# ASSIGNMENT
Copy the lines of the listing below verbatim, starting at the first line and ending at the line that contains "https://www.redalyc.o", with both of those lines included.

Data records:
'''
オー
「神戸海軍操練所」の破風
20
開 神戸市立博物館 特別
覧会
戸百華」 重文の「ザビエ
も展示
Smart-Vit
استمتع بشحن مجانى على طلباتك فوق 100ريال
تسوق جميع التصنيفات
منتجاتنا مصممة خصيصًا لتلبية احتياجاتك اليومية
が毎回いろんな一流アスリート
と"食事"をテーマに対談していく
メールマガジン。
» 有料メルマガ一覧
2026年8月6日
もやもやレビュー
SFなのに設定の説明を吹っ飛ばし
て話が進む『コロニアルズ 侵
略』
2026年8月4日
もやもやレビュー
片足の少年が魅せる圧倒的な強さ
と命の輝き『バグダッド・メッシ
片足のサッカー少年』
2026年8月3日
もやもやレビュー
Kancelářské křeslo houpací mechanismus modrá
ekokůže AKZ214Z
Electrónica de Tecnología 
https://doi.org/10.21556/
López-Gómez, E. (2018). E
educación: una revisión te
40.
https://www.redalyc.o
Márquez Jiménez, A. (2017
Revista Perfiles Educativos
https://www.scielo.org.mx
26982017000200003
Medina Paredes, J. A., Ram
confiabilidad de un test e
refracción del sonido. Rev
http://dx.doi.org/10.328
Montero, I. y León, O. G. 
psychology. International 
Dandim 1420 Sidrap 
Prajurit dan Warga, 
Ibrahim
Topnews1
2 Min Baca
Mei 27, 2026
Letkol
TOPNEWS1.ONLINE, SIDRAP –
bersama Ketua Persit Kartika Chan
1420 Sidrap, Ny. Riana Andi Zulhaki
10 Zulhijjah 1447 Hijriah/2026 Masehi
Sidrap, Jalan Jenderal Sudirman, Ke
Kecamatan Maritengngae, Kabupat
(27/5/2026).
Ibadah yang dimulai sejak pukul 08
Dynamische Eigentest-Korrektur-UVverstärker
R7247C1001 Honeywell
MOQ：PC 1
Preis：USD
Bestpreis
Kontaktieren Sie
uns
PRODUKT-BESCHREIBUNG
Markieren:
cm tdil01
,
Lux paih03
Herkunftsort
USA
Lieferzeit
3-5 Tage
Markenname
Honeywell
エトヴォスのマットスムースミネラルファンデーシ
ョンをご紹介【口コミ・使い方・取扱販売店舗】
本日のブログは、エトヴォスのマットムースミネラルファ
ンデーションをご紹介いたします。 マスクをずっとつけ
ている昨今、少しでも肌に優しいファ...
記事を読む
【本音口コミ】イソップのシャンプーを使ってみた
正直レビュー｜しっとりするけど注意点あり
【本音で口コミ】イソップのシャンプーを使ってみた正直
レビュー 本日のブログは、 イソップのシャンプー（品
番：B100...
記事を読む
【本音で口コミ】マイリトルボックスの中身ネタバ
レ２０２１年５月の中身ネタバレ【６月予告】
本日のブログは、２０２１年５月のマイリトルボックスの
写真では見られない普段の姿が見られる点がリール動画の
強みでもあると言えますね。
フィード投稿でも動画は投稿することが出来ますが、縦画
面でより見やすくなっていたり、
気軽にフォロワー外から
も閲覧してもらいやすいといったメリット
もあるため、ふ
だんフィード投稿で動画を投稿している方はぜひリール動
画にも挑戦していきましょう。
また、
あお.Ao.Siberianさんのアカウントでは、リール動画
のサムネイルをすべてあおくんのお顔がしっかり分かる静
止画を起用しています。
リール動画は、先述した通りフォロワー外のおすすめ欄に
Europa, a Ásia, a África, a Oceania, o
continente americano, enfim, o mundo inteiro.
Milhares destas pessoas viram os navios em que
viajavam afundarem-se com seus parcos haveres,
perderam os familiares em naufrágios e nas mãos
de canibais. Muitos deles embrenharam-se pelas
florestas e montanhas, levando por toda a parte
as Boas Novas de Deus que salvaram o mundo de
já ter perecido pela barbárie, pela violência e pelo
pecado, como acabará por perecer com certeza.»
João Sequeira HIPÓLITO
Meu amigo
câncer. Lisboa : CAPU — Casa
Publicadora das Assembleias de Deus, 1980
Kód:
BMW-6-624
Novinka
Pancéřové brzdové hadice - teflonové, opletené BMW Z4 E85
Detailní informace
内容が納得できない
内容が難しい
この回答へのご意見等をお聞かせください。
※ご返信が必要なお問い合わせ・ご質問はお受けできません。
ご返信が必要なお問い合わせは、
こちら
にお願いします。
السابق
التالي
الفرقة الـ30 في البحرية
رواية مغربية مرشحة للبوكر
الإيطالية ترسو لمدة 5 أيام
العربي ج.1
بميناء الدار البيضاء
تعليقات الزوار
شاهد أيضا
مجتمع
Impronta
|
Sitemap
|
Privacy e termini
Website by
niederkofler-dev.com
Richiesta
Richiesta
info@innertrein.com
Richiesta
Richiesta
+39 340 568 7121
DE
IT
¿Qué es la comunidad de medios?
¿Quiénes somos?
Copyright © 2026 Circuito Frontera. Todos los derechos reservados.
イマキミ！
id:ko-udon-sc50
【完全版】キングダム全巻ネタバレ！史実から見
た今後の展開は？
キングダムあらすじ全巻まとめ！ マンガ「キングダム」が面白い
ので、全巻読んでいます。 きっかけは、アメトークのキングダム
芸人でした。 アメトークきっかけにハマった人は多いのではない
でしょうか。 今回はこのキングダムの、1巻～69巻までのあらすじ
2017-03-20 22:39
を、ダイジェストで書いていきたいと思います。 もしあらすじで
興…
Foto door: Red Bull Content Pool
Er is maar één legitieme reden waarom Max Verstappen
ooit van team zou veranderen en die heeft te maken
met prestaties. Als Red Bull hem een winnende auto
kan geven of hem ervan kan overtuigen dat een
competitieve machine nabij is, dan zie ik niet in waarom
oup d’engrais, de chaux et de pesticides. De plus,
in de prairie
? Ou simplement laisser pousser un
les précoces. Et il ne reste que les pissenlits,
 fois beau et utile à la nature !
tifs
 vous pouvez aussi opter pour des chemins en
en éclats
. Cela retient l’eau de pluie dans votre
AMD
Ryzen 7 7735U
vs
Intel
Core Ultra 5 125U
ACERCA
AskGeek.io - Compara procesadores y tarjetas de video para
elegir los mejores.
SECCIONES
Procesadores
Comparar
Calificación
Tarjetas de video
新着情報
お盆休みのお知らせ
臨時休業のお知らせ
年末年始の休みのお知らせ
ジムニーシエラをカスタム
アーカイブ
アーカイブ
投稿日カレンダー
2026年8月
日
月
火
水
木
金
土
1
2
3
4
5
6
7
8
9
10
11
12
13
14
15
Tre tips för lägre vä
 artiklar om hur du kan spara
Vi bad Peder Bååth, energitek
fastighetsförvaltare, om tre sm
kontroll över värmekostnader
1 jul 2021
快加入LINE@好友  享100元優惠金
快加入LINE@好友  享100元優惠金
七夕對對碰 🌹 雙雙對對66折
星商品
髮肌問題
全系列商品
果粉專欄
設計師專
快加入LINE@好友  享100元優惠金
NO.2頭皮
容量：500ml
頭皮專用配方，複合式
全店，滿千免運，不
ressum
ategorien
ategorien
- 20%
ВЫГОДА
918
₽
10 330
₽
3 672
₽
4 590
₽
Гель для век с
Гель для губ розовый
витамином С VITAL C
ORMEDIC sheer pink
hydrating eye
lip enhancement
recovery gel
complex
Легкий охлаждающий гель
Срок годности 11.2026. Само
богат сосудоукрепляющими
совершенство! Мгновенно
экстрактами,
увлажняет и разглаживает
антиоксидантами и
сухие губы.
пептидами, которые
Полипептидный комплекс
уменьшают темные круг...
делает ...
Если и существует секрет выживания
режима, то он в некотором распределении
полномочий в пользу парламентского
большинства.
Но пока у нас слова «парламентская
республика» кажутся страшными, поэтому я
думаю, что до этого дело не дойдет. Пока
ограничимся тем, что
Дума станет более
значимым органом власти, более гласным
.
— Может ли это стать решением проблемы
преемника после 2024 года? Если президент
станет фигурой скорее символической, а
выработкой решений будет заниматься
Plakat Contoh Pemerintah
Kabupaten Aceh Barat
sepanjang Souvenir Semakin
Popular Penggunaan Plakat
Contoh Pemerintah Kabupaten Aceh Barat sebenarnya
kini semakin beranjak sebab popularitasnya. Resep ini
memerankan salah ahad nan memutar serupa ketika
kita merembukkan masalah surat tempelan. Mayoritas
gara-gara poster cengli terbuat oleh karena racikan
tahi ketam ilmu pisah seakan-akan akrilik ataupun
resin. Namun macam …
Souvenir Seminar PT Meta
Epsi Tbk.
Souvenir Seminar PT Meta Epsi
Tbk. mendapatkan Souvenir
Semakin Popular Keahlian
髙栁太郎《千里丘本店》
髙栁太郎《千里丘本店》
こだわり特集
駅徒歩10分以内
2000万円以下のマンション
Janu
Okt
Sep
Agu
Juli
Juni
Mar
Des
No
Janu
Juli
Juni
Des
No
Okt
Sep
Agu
'''
# OUTPUT FOR THIS TASK
オー
「神戸海軍操練所」の破風
20
開 神戸市立博物館 特別
覧会
戸百華」 重文の「ザビエ
も展示
Smart-Vit
استمتع بشحن مجانى على طلباتك فوق 100ريال
تسوق جميع التصنيفات
منتجاتنا مصممة خصيصًا لتلبية احتياجاتك اليومية
が毎回いろんな一流アスリート
と"食事"をテーマに対談していく
メールマガジン。
» 有料メルマガ一覧
2026年8月6日
もやもやレビュー
SFなのに設定の説明を吹っ飛ばし
て話が進む『コロニアルズ 侵
略』
2026年8月4日
もやもやレビュー
片足の少年が魅せる圧倒的な強さ
と命の輝き『バグダッド・メッシ
片足のサッカー少年』
2026年8月3日
もやもやレビュー
Kancelářské křeslo houpací mechanismus modrá
ekokůže AKZ214Z
Electrónica de Tecnología 
https://doi.org/10.21556/
López-Gómez, E. (2018). E
educación: una revisión te
40.
https://www.redalyc.o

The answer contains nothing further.